One visitor from China who attended Hong Kong's huge march for meaningful voting rights said it brought back memories of the Tiananmen Square democracy movement that was crushed by troops in Beijing on June 4, 1989.
The man, who identified himself only as Yan, said he participated in the student protests in Beijing, where hundreds if not thousands were killed in the crackdown. Yan said he was pleased to see that Hong Kong still clings to the speech rights that are denied in the rest of China.
"This feels like I'm back at the June 4 movement again," Yan said Thursday night as Hong Kong's march was winding down. "You can only experience this kind of feeling in Hong Kong."
Tour operators said the number of mainland visitors slowed to a trickle over the past three days, as the 400 to 600 groups that normally enter each day fell to only about 50 a day. Some democracy activists voiced suspicions that China cut off the flow of visitors so mainlanders wouldn't get any ideas from having a firsthand look at the Hong Kong democracy protest.
But there were plenty of mainland residents in Hong Kong on Thursday, when local activists organized the massive march to demand universal suffrage in the former British colony. Organizers put the turnout at 530,000, while police said there had been 200,000.

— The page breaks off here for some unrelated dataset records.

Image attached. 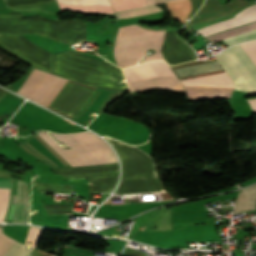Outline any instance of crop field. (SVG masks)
Segmentation results:
<instances>
[{"label":"crop field","instance_id":"412701ff","mask_svg":"<svg viewBox=\"0 0 256 256\" xmlns=\"http://www.w3.org/2000/svg\"><path fill=\"white\" fill-rule=\"evenodd\" d=\"M235 84V89L256 94V68L239 44L216 55Z\"/></svg>","mask_w":256,"mask_h":256},{"label":"crop field","instance_id":"bc2a9ffb","mask_svg":"<svg viewBox=\"0 0 256 256\" xmlns=\"http://www.w3.org/2000/svg\"><path fill=\"white\" fill-rule=\"evenodd\" d=\"M14 209H15V207H11L10 208V212H9V216H8V220L7 221H11V219L13 217Z\"/></svg>","mask_w":256,"mask_h":256},{"label":"crop field","instance_id":"ac0d7876","mask_svg":"<svg viewBox=\"0 0 256 256\" xmlns=\"http://www.w3.org/2000/svg\"><path fill=\"white\" fill-rule=\"evenodd\" d=\"M164 34L165 30L145 29L136 24L118 28L114 49L117 65L126 67L136 64L149 48L156 52L152 56L148 54L142 62L163 59L160 49Z\"/></svg>","mask_w":256,"mask_h":256},{"label":"crop field","instance_id":"e52e79f7","mask_svg":"<svg viewBox=\"0 0 256 256\" xmlns=\"http://www.w3.org/2000/svg\"><path fill=\"white\" fill-rule=\"evenodd\" d=\"M256 20V5L237 13L236 17L198 30L202 35L215 34Z\"/></svg>","mask_w":256,"mask_h":256},{"label":"crop field","instance_id":"3316defc","mask_svg":"<svg viewBox=\"0 0 256 256\" xmlns=\"http://www.w3.org/2000/svg\"><path fill=\"white\" fill-rule=\"evenodd\" d=\"M28 220V195L27 184L17 180L16 209L13 221L27 223Z\"/></svg>","mask_w":256,"mask_h":256},{"label":"crop field","instance_id":"22f410ed","mask_svg":"<svg viewBox=\"0 0 256 256\" xmlns=\"http://www.w3.org/2000/svg\"><path fill=\"white\" fill-rule=\"evenodd\" d=\"M240 45L242 46L244 51L247 53L249 58L252 60V62L256 66V40L242 43ZM247 102L250 105L252 111H256V99H249L247 100Z\"/></svg>","mask_w":256,"mask_h":256},{"label":"crop field","instance_id":"34b2d1b8","mask_svg":"<svg viewBox=\"0 0 256 256\" xmlns=\"http://www.w3.org/2000/svg\"><path fill=\"white\" fill-rule=\"evenodd\" d=\"M130 91L164 87L184 92L183 86L167 63L149 61L123 70Z\"/></svg>","mask_w":256,"mask_h":256},{"label":"crop field","instance_id":"28ad6ade","mask_svg":"<svg viewBox=\"0 0 256 256\" xmlns=\"http://www.w3.org/2000/svg\"><path fill=\"white\" fill-rule=\"evenodd\" d=\"M255 208L256 185L241 190L232 215L254 210Z\"/></svg>","mask_w":256,"mask_h":256},{"label":"crop field","instance_id":"8a807250","mask_svg":"<svg viewBox=\"0 0 256 256\" xmlns=\"http://www.w3.org/2000/svg\"><path fill=\"white\" fill-rule=\"evenodd\" d=\"M54 149H56L73 167L98 165L117 162L108 145L91 132L59 135L51 133L60 143H66L72 151L63 149L46 132H38Z\"/></svg>","mask_w":256,"mask_h":256},{"label":"crop field","instance_id":"dd49c442","mask_svg":"<svg viewBox=\"0 0 256 256\" xmlns=\"http://www.w3.org/2000/svg\"><path fill=\"white\" fill-rule=\"evenodd\" d=\"M203 63H208V62L203 60L193 61V62L184 63V64H180L178 66H173V67L174 69H177V68L198 65ZM220 69L221 68L219 67V65L215 62V63H209V64L193 66V67H188L183 69H177L176 72L179 74L180 77H183V76L194 75V74L215 71ZM222 72L223 70L194 75V76H188V77H183L182 80L211 75V74H217ZM182 83L184 86L233 87V84L231 83L227 73L183 81Z\"/></svg>","mask_w":256,"mask_h":256},{"label":"crop field","instance_id":"5142ce71","mask_svg":"<svg viewBox=\"0 0 256 256\" xmlns=\"http://www.w3.org/2000/svg\"><path fill=\"white\" fill-rule=\"evenodd\" d=\"M256 38V29L224 39L228 46Z\"/></svg>","mask_w":256,"mask_h":256},{"label":"crop field","instance_id":"214f88e0","mask_svg":"<svg viewBox=\"0 0 256 256\" xmlns=\"http://www.w3.org/2000/svg\"><path fill=\"white\" fill-rule=\"evenodd\" d=\"M11 205H14V197H12Z\"/></svg>","mask_w":256,"mask_h":256},{"label":"crop field","instance_id":"4a817a6b","mask_svg":"<svg viewBox=\"0 0 256 256\" xmlns=\"http://www.w3.org/2000/svg\"><path fill=\"white\" fill-rule=\"evenodd\" d=\"M30 256H51V255H48V254L41 253V252H38V251L33 250V251L30 253Z\"/></svg>","mask_w":256,"mask_h":256},{"label":"crop field","instance_id":"733c2abd","mask_svg":"<svg viewBox=\"0 0 256 256\" xmlns=\"http://www.w3.org/2000/svg\"><path fill=\"white\" fill-rule=\"evenodd\" d=\"M167 1H173V0H146V4L147 5L158 4V3L167 2Z\"/></svg>","mask_w":256,"mask_h":256},{"label":"crop field","instance_id":"cbeb9de0","mask_svg":"<svg viewBox=\"0 0 256 256\" xmlns=\"http://www.w3.org/2000/svg\"><path fill=\"white\" fill-rule=\"evenodd\" d=\"M114 11L145 6V0H111Z\"/></svg>","mask_w":256,"mask_h":256},{"label":"crop field","instance_id":"d8731c3e","mask_svg":"<svg viewBox=\"0 0 256 256\" xmlns=\"http://www.w3.org/2000/svg\"><path fill=\"white\" fill-rule=\"evenodd\" d=\"M41 229L36 227H30L27 239L28 241H33V246L37 240V237L40 233ZM7 236V235H6ZM2 232V227L0 228V256L5 253L16 241L6 237ZM30 250V252L32 251ZM28 250H26L25 245L16 242L5 254L2 256H27Z\"/></svg>","mask_w":256,"mask_h":256},{"label":"crop field","instance_id":"d9b57169","mask_svg":"<svg viewBox=\"0 0 256 256\" xmlns=\"http://www.w3.org/2000/svg\"><path fill=\"white\" fill-rule=\"evenodd\" d=\"M10 189H0V221L4 220L8 201H9Z\"/></svg>","mask_w":256,"mask_h":256},{"label":"crop field","instance_id":"f4fd0767","mask_svg":"<svg viewBox=\"0 0 256 256\" xmlns=\"http://www.w3.org/2000/svg\"><path fill=\"white\" fill-rule=\"evenodd\" d=\"M35 72L36 69L33 68V70L31 71L30 75L28 76L22 87L17 91L18 93L21 94L23 89L28 86ZM68 81L69 80H65L60 77L39 70L32 83L30 82L31 84L28 87V89L25 88L24 91L26 89L27 90L24 94L23 91L22 94L23 96L48 108Z\"/></svg>","mask_w":256,"mask_h":256},{"label":"crop field","instance_id":"d1516ede","mask_svg":"<svg viewBox=\"0 0 256 256\" xmlns=\"http://www.w3.org/2000/svg\"><path fill=\"white\" fill-rule=\"evenodd\" d=\"M160 10L161 9L159 7L153 5V6H145L137 9L119 11V12H116L115 14H116V19H120V18L148 14V13H152Z\"/></svg>","mask_w":256,"mask_h":256},{"label":"crop field","instance_id":"5a996713","mask_svg":"<svg viewBox=\"0 0 256 256\" xmlns=\"http://www.w3.org/2000/svg\"><path fill=\"white\" fill-rule=\"evenodd\" d=\"M61 10L114 13L109 0H57Z\"/></svg>","mask_w":256,"mask_h":256}]
</instances>
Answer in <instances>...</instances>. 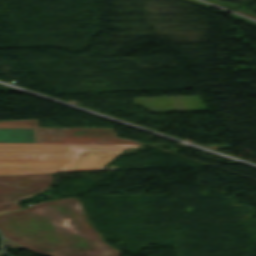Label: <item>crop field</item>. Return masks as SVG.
Listing matches in <instances>:
<instances>
[{"label": "crop field", "instance_id": "crop-field-1", "mask_svg": "<svg viewBox=\"0 0 256 256\" xmlns=\"http://www.w3.org/2000/svg\"><path fill=\"white\" fill-rule=\"evenodd\" d=\"M84 210L78 198L39 203L0 215L2 235L35 252L50 256H119L102 242L93 227L68 226L55 213Z\"/></svg>", "mask_w": 256, "mask_h": 256}, {"label": "crop field", "instance_id": "crop-field-2", "mask_svg": "<svg viewBox=\"0 0 256 256\" xmlns=\"http://www.w3.org/2000/svg\"><path fill=\"white\" fill-rule=\"evenodd\" d=\"M41 143L127 144L129 140L117 138L113 129L41 128Z\"/></svg>", "mask_w": 256, "mask_h": 256}, {"label": "crop field", "instance_id": "crop-field-3", "mask_svg": "<svg viewBox=\"0 0 256 256\" xmlns=\"http://www.w3.org/2000/svg\"><path fill=\"white\" fill-rule=\"evenodd\" d=\"M51 177L52 174L0 176V213L21 208L10 204L1 195L32 196L46 190Z\"/></svg>", "mask_w": 256, "mask_h": 256}, {"label": "crop field", "instance_id": "crop-field-4", "mask_svg": "<svg viewBox=\"0 0 256 256\" xmlns=\"http://www.w3.org/2000/svg\"><path fill=\"white\" fill-rule=\"evenodd\" d=\"M73 157L0 156V174L60 171Z\"/></svg>", "mask_w": 256, "mask_h": 256}, {"label": "crop field", "instance_id": "crop-field-5", "mask_svg": "<svg viewBox=\"0 0 256 256\" xmlns=\"http://www.w3.org/2000/svg\"><path fill=\"white\" fill-rule=\"evenodd\" d=\"M0 142L40 143L36 119L0 121Z\"/></svg>", "mask_w": 256, "mask_h": 256}, {"label": "crop field", "instance_id": "crop-field-6", "mask_svg": "<svg viewBox=\"0 0 256 256\" xmlns=\"http://www.w3.org/2000/svg\"><path fill=\"white\" fill-rule=\"evenodd\" d=\"M0 155L67 156V144L0 143Z\"/></svg>", "mask_w": 256, "mask_h": 256}, {"label": "crop field", "instance_id": "crop-field-7", "mask_svg": "<svg viewBox=\"0 0 256 256\" xmlns=\"http://www.w3.org/2000/svg\"><path fill=\"white\" fill-rule=\"evenodd\" d=\"M115 155L116 153L108 151L84 150L61 171H90L100 169Z\"/></svg>", "mask_w": 256, "mask_h": 256}, {"label": "crop field", "instance_id": "crop-field-8", "mask_svg": "<svg viewBox=\"0 0 256 256\" xmlns=\"http://www.w3.org/2000/svg\"><path fill=\"white\" fill-rule=\"evenodd\" d=\"M137 145H75L68 144V156L76 157L84 149L91 150H109L114 152H119L126 147H135Z\"/></svg>", "mask_w": 256, "mask_h": 256}, {"label": "crop field", "instance_id": "crop-field-9", "mask_svg": "<svg viewBox=\"0 0 256 256\" xmlns=\"http://www.w3.org/2000/svg\"><path fill=\"white\" fill-rule=\"evenodd\" d=\"M57 216L59 217L60 221L68 225L91 226L85 216L84 211L61 213V214H57Z\"/></svg>", "mask_w": 256, "mask_h": 256}, {"label": "crop field", "instance_id": "crop-field-10", "mask_svg": "<svg viewBox=\"0 0 256 256\" xmlns=\"http://www.w3.org/2000/svg\"><path fill=\"white\" fill-rule=\"evenodd\" d=\"M5 245L8 246L9 248H12V249L16 250V251L22 249V247L14 244V243H12V242H10L8 240H5Z\"/></svg>", "mask_w": 256, "mask_h": 256}, {"label": "crop field", "instance_id": "crop-field-11", "mask_svg": "<svg viewBox=\"0 0 256 256\" xmlns=\"http://www.w3.org/2000/svg\"><path fill=\"white\" fill-rule=\"evenodd\" d=\"M3 197L13 204H18V200L24 198V197H13V196H3Z\"/></svg>", "mask_w": 256, "mask_h": 256}, {"label": "crop field", "instance_id": "crop-field-12", "mask_svg": "<svg viewBox=\"0 0 256 256\" xmlns=\"http://www.w3.org/2000/svg\"><path fill=\"white\" fill-rule=\"evenodd\" d=\"M128 144H141V143H138V142H135V141H129V143Z\"/></svg>", "mask_w": 256, "mask_h": 256}]
</instances>
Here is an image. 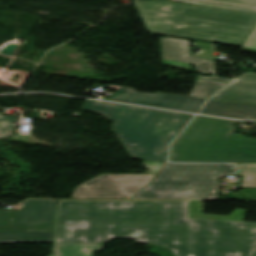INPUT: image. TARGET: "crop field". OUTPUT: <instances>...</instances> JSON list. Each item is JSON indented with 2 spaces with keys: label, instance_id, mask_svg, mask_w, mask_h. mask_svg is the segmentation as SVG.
I'll use <instances>...</instances> for the list:
<instances>
[{
  "label": "crop field",
  "instance_id": "crop-field-15",
  "mask_svg": "<svg viewBox=\"0 0 256 256\" xmlns=\"http://www.w3.org/2000/svg\"><path fill=\"white\" fill-rule=\"evenodd\" d=\"M246 213L247 211L237 209L229 216L203 215L202 201H189V218L244 221L243 217Z\"/></svg>",
  "mask_w": 256,
  "mask_h": 256
},
{
  "label": "crop field",
  "instance_id": "crop-field-9",
  "mask_svg": "<svg viewBox=\"0 0 256 256\" xmlns=\"http://www.w3.org/2000/svg\"><path fill=\"white\" fill-rule=\"evenodd\" d=\"M53 223H0V243H51Z\"/></svg>",
  "mask_w": 256,
  "mask_h": 256
},
{
  "label": "crop field",
  "instance_id": "crop-field-20",
  "mask_svg": "<svg viewBox=\"0 0 256 256\" xmlns=\"http://www.w3.org/2000/svg\"><path fill=\"white\" fill-rule=\"evenodd\" d=\"M242 51H244V52H250V53H256V51H254V50H246V49H242Z\"/></svg>",
  "mask_w": 256,
  "mask_h": 256
},
{
  "label": "crop field",
  "instance_id": "crop-field-18",
  "mask_svg": "<svg viewBox=\"0 0 256 256\" xmlns=\"http://www.w3.org/2000/svg\"><path fill=\"white\" fill-rule=\"evenodd\" d=\"M15 120H17L15 115L0 118V139L13 136L14 126H12V123Z\"/></svg>",
  "mask_w": 256,
  "mask_h": 256
},
{
  "label": "crop field",
  "instance_id": "crop-field-17",
  "mask_svg": "<svg viewBox=\"0 0 256 256\" xmlns=\"http://www.w3.org/2000/svg\"><path fill=\"white\" fill-rule=\"evenodd\" d=\"M236 175H243L240 187L256 188V164H239Z\"/></svg>",
  "mask_w": 256,
  "mask_h": 256
},
{
  "label": "crop field",
  "instance_id": "crop-field-2",
  "mask_svg": "<svg viewBox=\"0 0 256 256\" xmlns=\"http://www.w3.org/2000/svg\"><path fill=\"white\" fill-rule=\"evenodd\" d=\"M153 33L241 47L256 14L166 0L134 3Z\"/></svg>",
  "mask_w": 256,
  "mask_h": 256
},
{
  "label": "crop field",
  "instance_id": "crop-field-16",
  "mask_svg": "<svg viewBox=\"0 0 256 256\" xmlns=\"http://www.w3.org/2000/svg\"><path fill=\"white\" fill-rule=\"evenodd\" d=\"M224 85L225 83L197 79L189 96L208 99L214 92Z\"/></svg>",
  "mask_w": 256,
  "mask_h": 256
},
{
  "label": "crop field",
  "instance_id": "crop-field-1",
  "mask_svg": "<svg viewBox=\"0 0 256 256\" xmlns=\"http://www.w3.org/2000/svg\"><path fill=\"white\" fill-rule=\"evenodd\" d=\"M113 238L175 256H256V223L188 219V201H58L54 243Z\"/></svg>",
  "mask_w": 256,
  "mask_h": 256
},
{
  "label": "crop field",
  "instance_id": "crop-field-12",
  "mask_svg": "<svg viewBox=\"0 0 256 256\" xmlns=\"http://www.w3.org/2000/svg\"><path fill=\"white\" fill-rule=\"evenodd\" d=\"M201 113L240 119H256V105L209 100Z\"/></svg>",
  "mask_w": 256,
  "mask_h": 256
},
{
  "label": "crop field",
  "instance_id": "crop-field-8",
  "mask_svg": "<svg viewBox=\"0 0 256 256\" xmlns=\"http://www.w3.org/2000/svg\"><path fill=\"white\" fill-rule=\"evenodd\" d=\"M115 102L156 106L180 111L196 113L206 100L168 93L154 94L136 92L132 88L121 87L110 99Z\"/></svg>",
  "mask_w": 256,
  "mask_h": 256
},
{
  "label": "crop field",
  "instance_id": "crop-field-19",
  "mask_svg": "<svg viewBox=\"0 0 256 256\" xmlns=\"http://www.w3.org/2000/svg\"><path fill=\"white\" fill-rule=\"evenodd\" d=\"M242 47L256 49V24Z\"/></svg>",
  "mask_w": 256,
  "mask_h": 256
},
{
  "label": "crop field",
  "instance_id": "crop-field-5",
  "mask_svg": "<svg viewBox=\"0 0 256 256\" xmlns=\"http://www.w3.org/2000/svg\"><path fill=\"white\" fill-rule=\"evenodd\" d=\"M233 164L167 163L132 199H217V177L233 175Z\"/></svg>",
  "mask_w": 256,
  "mask_h": 256
},
{
  "label": "crop field",
  "instance_id": "crop-field-7",
  "mask_svg": "<svg viewBox=\"0 0 256 256\" xmlns=\"http://www.w3.org/2000/svg\"><path fill=\"white\" fill-rule=\"evenodd\" d=\"M162 64L191 71V64L196 65V72L212 74L211 77L198 78L228 83L230 78L216 76L215 64L212 60L190 57L189 42L184 39L159 38Z\"/></svg>",
  "mask_w": 256,
  "mask_h": 256
},
{
  "label": "crop field",
  "instance_id": "crop-field-13",
  "mask_svg": "<svg viewBox=\"0 0 256 256\" xmlns=\"http://www.w3.org/2000/svg\"><path fill=\"white\" fill-rule=\"evenodd\" d=\"M104 244H54L52 256H93L94 251H101Z\"/></svg>",
  "mask_w": 256,
  "mask_h": 256
},
{
  "label": "crop field",
  "instance_id": "crop-field-11",
  "mask_svg": "<svg viewBox=\"0 0 256 256\" xmlns=\"http://www.w3.org/2000/svg\"><path fill=\"white\" fill-rule=\"evenodd\" d=\"M211 99L256 104V74H242Z\"/></svg>",
  "mask_w": 256,
  "mask_h": 256
},
{
  "label": "crop field",
  "instance_id": "crop-field-10",
  "mask_svg": "<svg viewBox=\"0 0 256 256\" xmlns=\"http://www.w3.org/2000/svg\"><path fill=\"white\" fill-rule=\"evenodd\" d=\"M54 211L55 200H27L18 211L0 210V222H53Z\"/></svg>",
  "mask_w": 256,
  "mask_h": 256
},
{
  "label": "crop field",
  "instance_id": "crop-field-6",
  "mask_svg": "<svg viewBox=\"0 0 256 256\" xmlns=\"http://www.w3.org/2000/svg\"><path fill=\"white\" fill-rule=\"evenodd\" d=\"M151 175H100L75 188L72 198H127L149 182Z\"/></svg>",
  "mask_w": 256,
  "mask_h": 256
},
{
  "label": "crop field",
  "instance_id": "crop-field-4",
  "mask_svg": "<svg viewBox=\"0 0 256 256\" xmlns=\"http://www.w3.org/2000/svg\"><path fill=\"white\" fill-rule=\"evenodd\" d=\"M229 121L196 116L172 143L170 162H256V139L231 135Z\"/></svg>",
  "mask_w": 256,
  "mask_h": 256
},
{
  "label": "crop field",
  "instance_id": "crop-field-14",
  "mask_svg": "<svg viewBox=\"0 0 256 256\" xmlns=\"http://www.w3.org/2000/svg\"><path fill=\"white\" fill-rule=\"evenodd\" d=\"M256 13V0H174Z\"/></svg>",
  "mask_w": 256,
  "mask_h": 256
},
{
  "label": "crop field",
  "instance_id": "crop-field-3",
  "mask_svg": "<svg viewBox=\"0 0 256 256\" xmlns=\"http://www.w3.org/2000/svg\"><path fill=\"white\" fill-rule=\"evenodd\" d=\"M83 110L113 120V131L130 155L155 162H166L169 143L192 116L96 101H88Z\"/></svg>",
  "mask_w": 256,
  "mask_h": 256
}]
</instances>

The Chinese visitors voiced differing views about the rally -- which would not be permitted in the mainland.
Xiao Yang, 40, a doctor from Hubei Province, knew about the protest but said he had no plans to join it.
"It is the demonstration of Hong Kong's freedom and an open government," Xiao said. "I think the protest is a proper channel for people to voice their opinions."
But outside an official flag-raising ceremony Thursday morning that marked the seventh anniversary of Hong Kong's return from Britain to China, another mainlander had harsh words for the activists.
A small group of demonstrators -- carrying a mock black coffin -- tried to push their way toward the official gathering but were held back by police.
"They are so stupid," said accountant Bob Zhuang, 30, who was waving a Chinese red flag on his way out of the official ceremony. "Should such a protest really be allowed in this territory?"
After speaking briefly with a reporter, Zhuang stepped into a chauffeur-driven Jaguar and was quickly whisked away -- showing his status as one of the mainlanders who have achieved financial success amid China's economic boom without rocking any political boats.